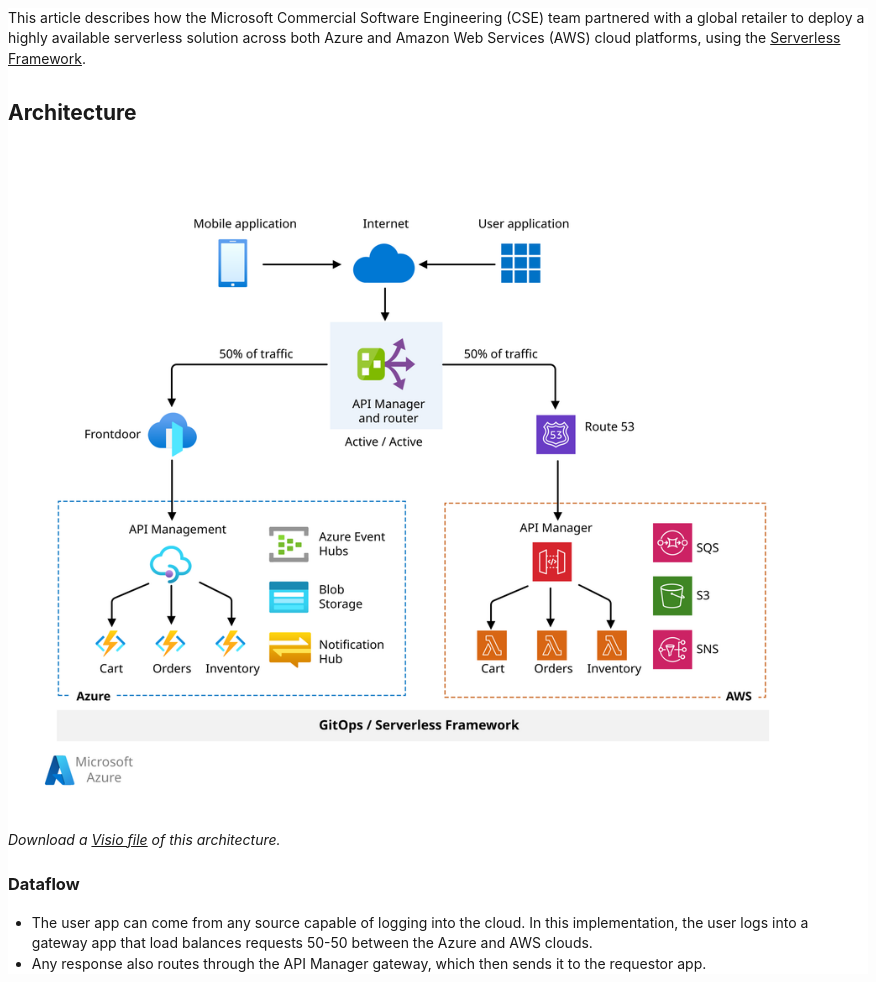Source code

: This article describes how the Microsoft Commercial Software Engineering (CSE) team partnered with a global retailer to deploy a highly available serverless solution across both Azure and Amazon Web Services (AWS) cloud platforms, using the [Serverless Framework](https://serverless.com).

## Architecture

![Diagram showing the multicloud serverless architecture.](./media/multi-cloud-serverless-architecture.svg)

*Download a [Visio file](https://arch-center.azureedge.net/serverless-multicloud.vsdx) of this architecture.*

### Dataflow

- The user app can come from any source capable of logging into the cloud. In this implementation, the user logs into a gateway app that load balances requests 50-50 between the Azure and AWS clouds.
- Any response also routes through the API Manager gateway, which then sends it to the requestor app.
+++++
(TASK INSTRUCTIONS) Write the lines above out again exactly, excluding every picture.

(RESPONSE TO THIS TASK)
Source code

: This article describes how the Microsoft Commercial Software Engineering (CSE) team partnered with a global retailer to deploy a highly available serverless solution across both Azure and Amazon Web Services (AWS) cloud platforms, using the [Serverless Framework](https://serverless.com).

## Architecture

![Diagram showing the multicloud serverless architecture.](./media/multi-cloud-serverless-architecture.svg)

*Download a [Visio file](https://arch-center.azureedge.net/serverless-multicloud.vsdx) of this architecture.*

### Dataflow

- The user app can come from any source capable of logging into the cloud. In this implementation, the user logs into a gateway app that load balances requests 50-50 between the Azure and AWS clouds.
- Any response also routes through the API Manager gateway, which then sends it to the requestor app.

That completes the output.